Nebekh, an interjection meaning “the poor thing, it’s a pity, alas,” is one of the oldest Slavic words in Yiddish, one of the few to have penetrated the Yiddish of Western Europe, where the non-Jewish population did not speak Slavic languages. “Nebbish” is a Germanized pronunciation of nebekh, which is usually spelt nebbich when transliterated into German. A nebbish is called a nebekhl in Eastern Yiddish, a person at whom you take one look and think, “Oy, nebekh, the poor thing.”

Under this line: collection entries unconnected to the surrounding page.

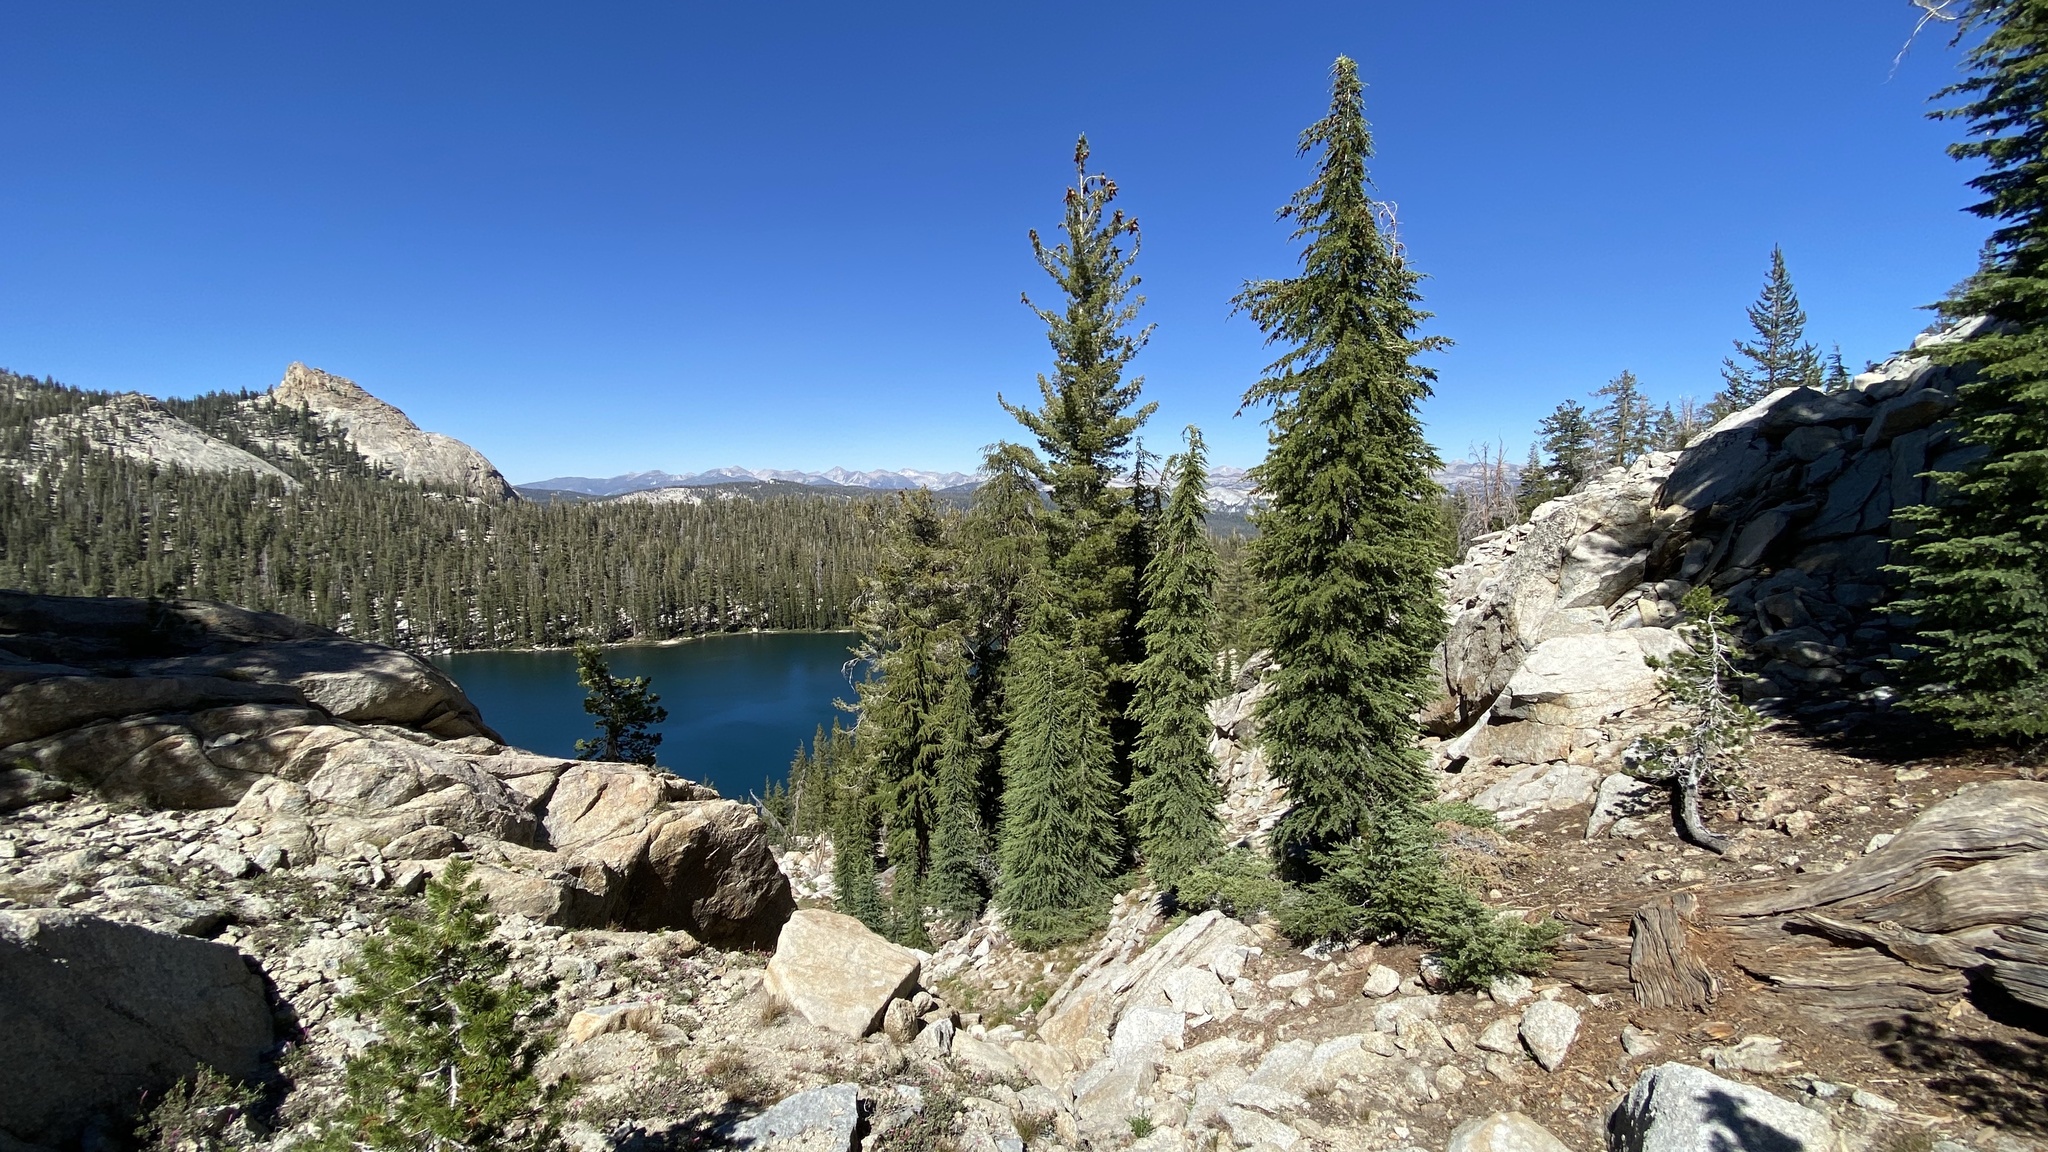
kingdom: Plantae
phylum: Tracheophyta
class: Pinopsida
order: Pinales
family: Pinaceae
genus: Tsuga
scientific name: Tsuga mertensiana
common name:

The fact that nebekh managed to travel backwards, as it were, into non-Slavic territory indicates how indispensable it is to almost any Yiddish conversation. Jews were nebekhing all over Europe as early as the fifteenth century, and they haven’t stopped doing so here. Many Yiddish statements would be incomplete without a nebekh: If you’re the president’s press secretary you say, “The president is nebekh sick.” If you’re the kind of citizen who can separate the office from the man, you’ll also say nebekh, even if you voted for the other candidate. But if you’re a journalist with pretensions to disinterest, you say, “The president is sick.” Apply the same principles to your feelings for your relatives and you’ll see that the presence or absence of a nebekh can tell a listener all that need be known about your familial relations.

So when a Jew with beard and payes nebekh kisses the president of Iran, you know how we feel for the poor Jewish people.